Das Nachweisgesetz in seiner aktuell gütigen Fassung sieht bereits jetzt recht weitreichende Informationspflichten gegenüber einem Arbeitnehmer beziehungsweise einer Arbeitnehmerin vor. Der Arbeitgeber hat also innerhalb eines Monats nach dem vereinbarten Beginn des Arbeitsverhältnisses die wesentlichen Vertragsbedingungen schriftlich niederzulegen, die Niederschrift zu unterzeichnen und der beschäftigten Person auszuhändigen. Die Information durch den Arbeitgeber muss sich mindestens auf den Name und die Anschrift der Vertragspartner, den Zeitpunkt des Beginns des Arbeitsverhältnisses, bei Befristungen auf die vorhersehbare Dauer des Arbeitsverhältnisses, auf den Arbeitsort sowie eine kurze Tätigkeitsbeschreibung, die Zusammensetzung beziehungsweise die Höhe des Arbeitsentgelts, die vereinbarte Arbeitszeit, die Dauer des Erholungsurlaubs, die Kündigungsfristen und auf anwendbare Tarifverträge oder Betriebsvereinbarungen beziehen. Die Information kann durch den Arbeitsvertrag erfolgen oder durch eine gesonderte Niederschrift. Bisher hat das Nachweisgesetz keine unmittelbare Sanktion vorgesehen, wenn der Arbeitgeber die Informationspflicht nicht oder nicht ordnungsgemäß erfüllt hat.

Was ist für die Zeit ab August geplant?

Die Umsetzung der Arbeitsbedingungen-Richtlinie erfolgt in Deutschland überwiegend durch eine Änderung des Nachweisgesetzes und durch eine Erweiterung der niederzulegenden Informationen. Außerdem wird die Frist zur Erfüllung der Anforderungen verkürzt.

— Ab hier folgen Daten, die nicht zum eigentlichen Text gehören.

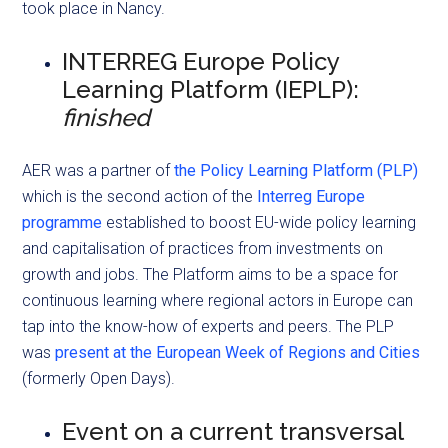
took place in Nancy.
INTERREG Europe Policy
Learning Platform (IEPLP):
finished
AER was a partner of
the Policy Learning Platform (PLP)
which is the second action of the
Interreg Europe
programme
established to boost EU-wide policy learning
and capitalisation of practices from investments on
growth and jobs. The Platform aims to be a space for
continuous learning where regional actors in Europe can
tap into the know-how of experts and peers. The PLP
was
present at the European Week of Regions and Cities
(formerly Open Days).
Event on a current transversal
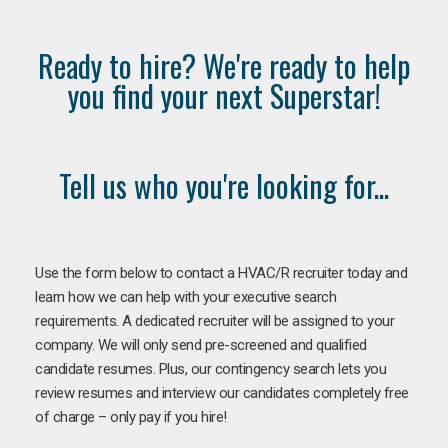
Ready to hire? We're ready to help
you find your next Superstar!
Tell us who you're looking for...
Use the form below to contact a HVAC/R recruiter today and
learn how we can help with your executive search
requirements. A dedicated recruiter will be assigned to your
company. We will only send pre-screened and qualified
candidate resumes. Plus, our contingency search lets you
review resumes and interview our candidates completely free
of charge – only pay if you hire!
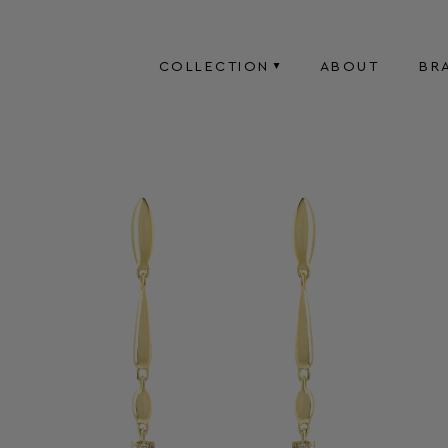
COLLECTION
ABOUT
BR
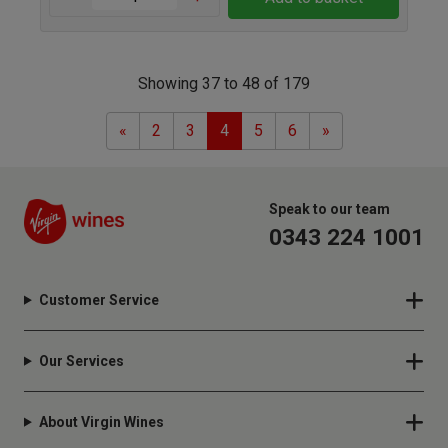
Showing 37 to 48 of 179
Previous
Next
«
2
3
4
5
6
»
Speak to our team
0343 224 1001
Customer Service
Our Services
About Virgin Wines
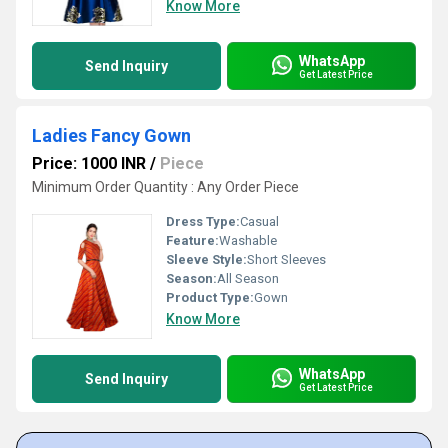
Know More
WhatsApp
Send Inquiry
Get Latest Price
Ladies Fancy Gown
Price: 1000 INR
/
Piece
Minimum Order Quantity : Any Order Piece
Dress Type:
Casual
Feature:
Washable
Sleeve Style:
Short Sleeves
Season:
All Season
Product Type:
Gown
Know More
WhatsApp
Send Inquiry
Get Latest Price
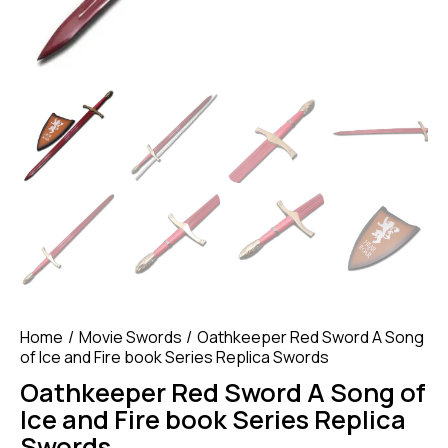
Home
Movie Swords
Oathkeeper Red Sword A Song
of Ice and Fire book Series Replica Swords
Oathkeeper Red Sword A Song of
Ice and Fire book Series Replica
Swords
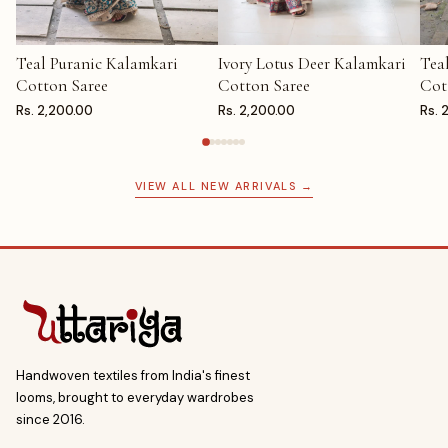
Teal Puranic Kalamkari
Ivory Lotus Deer Kalamkari
Tea
ADD TO CART
ADD TO CART
AD
Cotton Saree
Cotton Saree
Cot
Rs. 2,200.00
Rs. 2,200.00
Rs. 
VIEW ALL NEW ARRIVALS →
Handwoven textiles from India's finest
looms, brought to everyday wardrobes
since 2016.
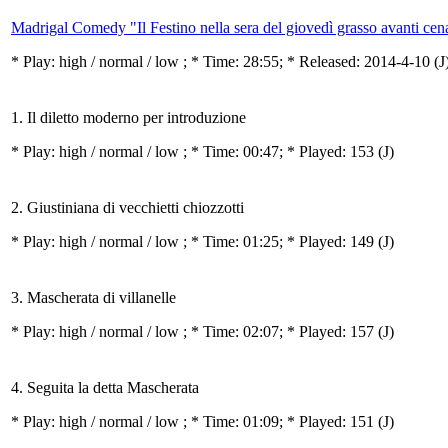
Madrigal Comedy "Il Festino nella sera del giovedì grasso avanti ce
* Play:
high / normal / low
; * Time: 28:55; * Released: 2014-4-10
(J
1. Il diletto moderno per introduzione
* Play:
high / normal / low
; * Time: 00:47; * Played: 153
(J)
2. Giustiniana di vecchietti chiozzotti
* Play:
high / normal / low
; * Time: 01:25; * Played: 149
(J)
3. Mascherata di villanelle
* Play:
high / normal / low
; * Time: 02:07; * Played: 157
(J)
4. Seguita la detta Mascherata
* Play:
high / normal / low
; * Time: 01:09; * Played: 151
(J)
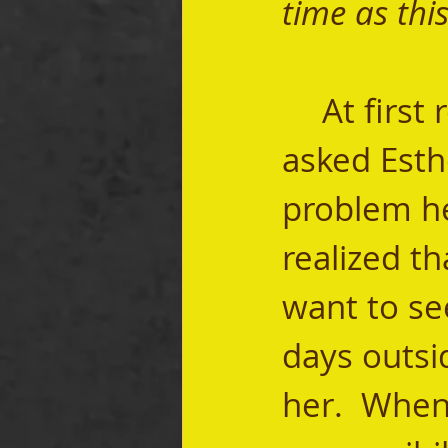
time as this
	At first read, it seems odd that Mordecai 
asked Esthe
problem he 
realized th
want to se
days outsi
her.  When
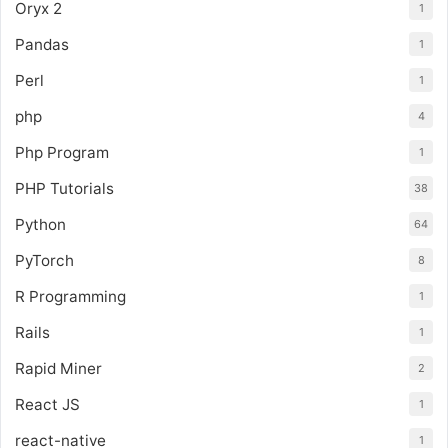
Oryx 2
1
Pandas
1
Perl
1
php
4
Php Program
1
PHP Tutorials
38
Python
64
PyTorch
8
R Programming
1
Rails
1
Rapid Miner
2
React JS
1
react-native
1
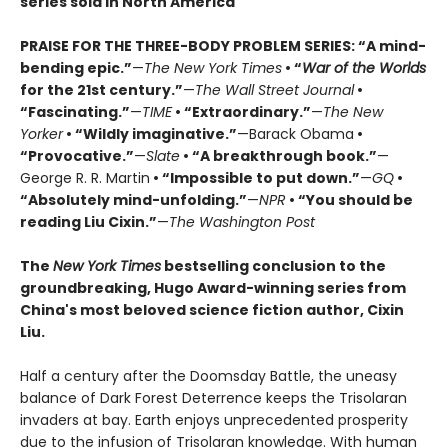
series sold in North America
PRAISE FOR THE THREE-BODY PROBLEM SERIES:
“A mind-
bending epic.”
—
The New York Times
• “
War of the Worlds
for the 21st century.”
—
The Wall Street Journal
•
“Fascinating.”
—
TIME
• “Extraordinary.”
—
The New
Yorker
• “Wildly imaginative.”
—Barack Obama
•
“Provocative.”
—
Slate
• “A breakthrough book.”
—
George R. R. Martin
• “Impossible to put down.”
—
GQ
•
“Absolutely mind-unfolding.”
—
NPR
• “You should be
reading Liu Cixin.”
—
The Washington Post
The
New York Times
bestselling conclusion to the
groundbreaking, Hugo Award-winning series from
China's most beloved science fiction author, Cixin
Liu.
Half a century after the Doomsday Battle, the uneasy
balance of Dark Forest Deterrence keeps the Trisolaran
invaders at bay. Earth enjoys unprecedented prosperity
due to the infusion of Trisolaran knowledge. With human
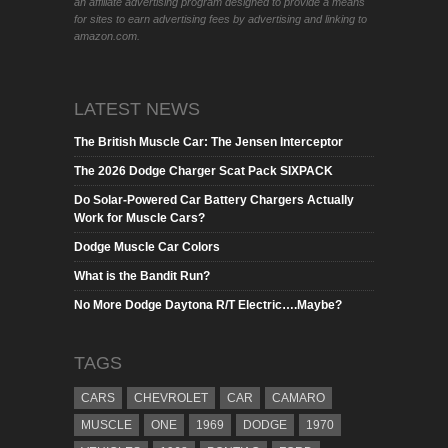
an affiliate advertising program designed to provide a means
for sites to earn advertising fees by advertising and linking to
amazon.com.
LATEST NEWS
The British Muscle Car: The Jensen Interceptor
The 2026 Dodge Charger Scat Pack SIXPACK
Do Solar-Powered Car Battery Chargers Actually
Work for Muscle Cars?
Dodge Muscle Car Colors
What is the Bandit Run?
No More Dodge Daytona R/T Electric….Maybe?
TAGS
CARS
CHEVROLET
CAR
CAMARO
MUSCLE
ONE
1969
DODGE
1970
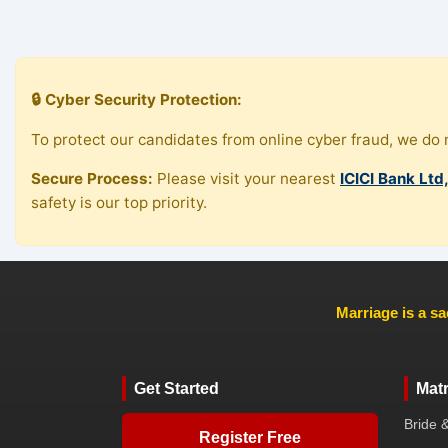
🔒 Cyber Security Protection:
To protect our candidates from online cyber fraud, we do n
Secure Process:
Please visit your nearest
ICICI Bank Ltd
safety is our top priority.
Marriage is a sa
Get Started
Mat
Bride 
Register Free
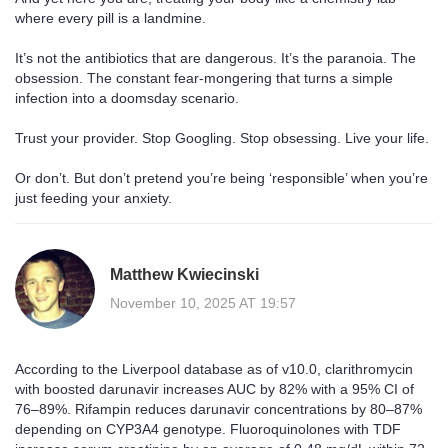
where every pill is a landmine.
It’s not the antibiotics that are dangerous. It’s the paranoia. The
obsession. The constant fear-mongering that turns a simple
infection into a doomsday scenario.
Trust your provider. Stop Googling. Stop obsessing. Live your life.
Or don’t. But don’t pretend you’re being ‘responsible’ when you’re
just feeding your anxiety.
Matthew Kwiecinski
November 10, 2025 AT 19:57
According to the Liverpool database as of v10.0, clarithromycin
with boosted darunavir increases AUC by 82% with a 95% CI of
76–89%. Rifampin reduces darunavir concentrations by 80–87%
depending on CYP3A4 genotype. Fluoroquinolones with TDF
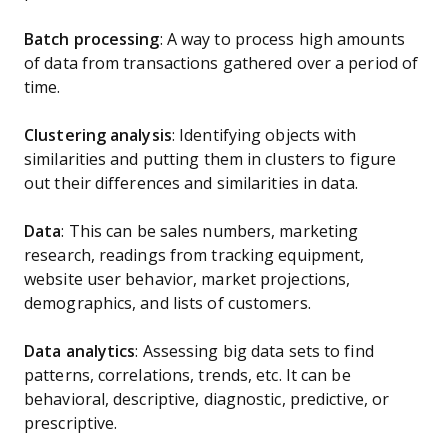
Batch processing
: A way to process high amounts
of data from transactions gathered over a period of
time.
Clustering analysis
: Identifying objects with
similarities and putting them in clusters to figure
out their differences and similarities in data.
Data
: This can be sales numbers, marketing
research, readings from tracking equipment,
website user behavior, market projections,
demographics, and lists of customers.
Data analytics
: Assessing big data sets to find
patterns, correlations, trends, etc. It can be
behavioral, descriptive, diagnostic, predictive, or
prescriptive.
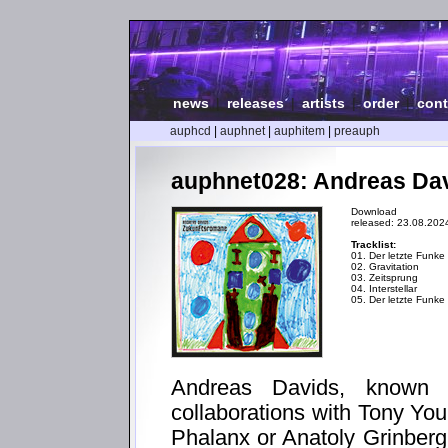
news
|
releases
|
artists
|
order
|
cont
auphcd
|
auphnet
|
auphitem
|
preauph
auphnet028: Andreas Da
Download
released: 23.08.202
Tracklist:
01. Der letzte Funke
02. Gravitation
03. Zeitsprung
04. Interstellar
05. Der letzte Funke 
Andreas Davids, known 
collaborations with Tony Yo
Phalanx or Anatoly Grinberg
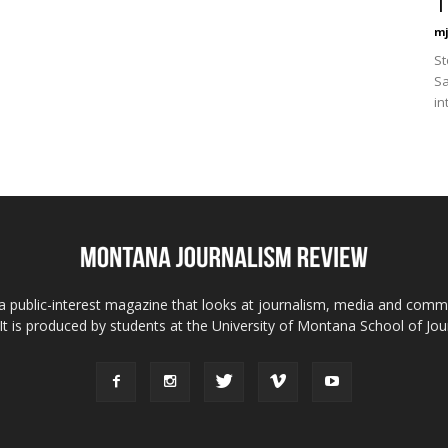
T
mj
St
Sa
in
 public-interest magazine that looks at journalism, media and comm
 It is produced by students at the University of Montana School of Jou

Aller Voraussicht müssen Arbeitgeber ihre Arbeitnehmer und Arbeitnehmerinnen ab dem 1. August also über nachfolgende Aspekte informieren:

  • sofern eine Probezeit vorgesehen ist, ist die Dauer der Probezeit anzugeben;
  • bei befristeten Arbeitsverhältnissen muss auch das Enddatum benannt sein;
  • neben der vereinbarten Ruhezeit muss auch über die Ruhepausen, Ruhezeiten, das Schichtsystem, der Schichtrhythmus und die Voraussetzungen der Schichtänderungen informiert werden;
  • bei Arbeit auf Abruf müssen die Vereinbarung der Arbeit auf Abruf, die Zahl der mindestens zu vergütenden Stunden, der Zeitrahmen der Erbringung der Stunden und die Mitteilungsfrist angegeben werden;
  • die Möglichkeit der Anordnung von Überstunden und deren Voraussetzungen müssen in der Niederschrift angegeben werden;
  • die Zusammensetzung und die Höhe des Entgelts einschließlich aller Vergütungsbestandteile (wie Vergütung für Überstunden, Zuschläge, Zulagen, Prämien und Sonderzahlungen), sind jeweils getrennt und unter Angabe der Fälligkeit und Art der Auszahlung anzugeben;
  • der Arbeitgeber muss über einen etwaigen Anspruch auf vom Arbeitgeber bereitgestellte Fortbildungen informieren;
  • der Arbeitgeber muss über Namen und Anschrift des Versorgungsträgers informieren, wenn eine betriebliche Altersvorsorge besteht;
  • der Arbeitgeber muss hinsichtlich des bei einer Kündigung vom Arbeitgeber und von der beschäftigten Person einzuhaltende Verfahren informieren, wobei mindestens über die Schriftform, die Kündigungsfristen und die Frist zur Erhebung einer Kündigungsschutzklage zu informieren ist.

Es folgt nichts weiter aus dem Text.